## PROBLEM REQUIREMENTS
Some entries follow. Reproduce exactly the lines starting at the one with "Отрицательные тормозные муфты ›" and stopping after the one with "Adaptogény: Prehľad, účinky".

## RECORDS SUPPLIED
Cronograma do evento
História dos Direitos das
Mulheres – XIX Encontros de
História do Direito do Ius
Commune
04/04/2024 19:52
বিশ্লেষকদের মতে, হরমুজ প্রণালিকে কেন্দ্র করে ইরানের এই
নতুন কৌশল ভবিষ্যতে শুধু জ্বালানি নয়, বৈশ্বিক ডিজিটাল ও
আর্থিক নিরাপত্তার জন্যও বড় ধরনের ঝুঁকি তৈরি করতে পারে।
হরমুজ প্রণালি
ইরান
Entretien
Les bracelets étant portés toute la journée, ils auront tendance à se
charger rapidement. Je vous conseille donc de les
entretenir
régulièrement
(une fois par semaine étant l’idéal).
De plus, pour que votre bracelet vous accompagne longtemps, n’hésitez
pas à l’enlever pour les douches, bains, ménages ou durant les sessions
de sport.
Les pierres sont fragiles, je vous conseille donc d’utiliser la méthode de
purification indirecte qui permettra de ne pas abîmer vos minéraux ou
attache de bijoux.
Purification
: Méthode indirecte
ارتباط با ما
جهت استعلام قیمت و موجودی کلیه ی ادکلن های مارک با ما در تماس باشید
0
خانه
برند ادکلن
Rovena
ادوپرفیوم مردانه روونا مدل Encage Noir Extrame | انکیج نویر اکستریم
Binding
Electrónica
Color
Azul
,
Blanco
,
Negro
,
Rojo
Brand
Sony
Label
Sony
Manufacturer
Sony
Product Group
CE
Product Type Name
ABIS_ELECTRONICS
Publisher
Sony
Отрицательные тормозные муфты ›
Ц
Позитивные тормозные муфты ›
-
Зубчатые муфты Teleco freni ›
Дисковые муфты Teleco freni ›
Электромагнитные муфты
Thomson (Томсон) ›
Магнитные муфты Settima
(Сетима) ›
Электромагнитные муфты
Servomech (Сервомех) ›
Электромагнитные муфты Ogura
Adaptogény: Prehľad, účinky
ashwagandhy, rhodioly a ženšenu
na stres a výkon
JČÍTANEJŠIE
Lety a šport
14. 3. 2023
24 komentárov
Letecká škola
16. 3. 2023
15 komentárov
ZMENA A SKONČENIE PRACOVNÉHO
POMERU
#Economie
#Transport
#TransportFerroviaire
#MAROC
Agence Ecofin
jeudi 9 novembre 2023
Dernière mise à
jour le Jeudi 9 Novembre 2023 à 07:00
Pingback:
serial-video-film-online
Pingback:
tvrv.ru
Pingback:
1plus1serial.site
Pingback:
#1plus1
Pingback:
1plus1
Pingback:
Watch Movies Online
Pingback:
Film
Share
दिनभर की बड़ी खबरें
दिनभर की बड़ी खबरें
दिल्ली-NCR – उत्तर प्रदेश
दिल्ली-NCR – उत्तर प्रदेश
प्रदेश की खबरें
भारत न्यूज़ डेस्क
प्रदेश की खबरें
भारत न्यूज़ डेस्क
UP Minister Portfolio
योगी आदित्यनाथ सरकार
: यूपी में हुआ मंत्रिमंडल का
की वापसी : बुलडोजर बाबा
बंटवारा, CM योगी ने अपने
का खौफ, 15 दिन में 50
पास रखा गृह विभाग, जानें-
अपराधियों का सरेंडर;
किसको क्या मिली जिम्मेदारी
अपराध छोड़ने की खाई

## TASK RESPONSE
Отрицательные тормозные муфты ›
Ц
Позитивные тормозные муфты ›
-
Зубчатые муфты Teleco freni ›
Дисковые муфты Teleco freni ›
Электромагнитные муфты
Thomson (Томсон) ›
Магнитные муфты Settima
(Сетима) ›
Электромагнитные муфты
Servomech (Сервомех) ›
Электромагнитные муфты Ogura
Adaptogény: Prehľad, účinky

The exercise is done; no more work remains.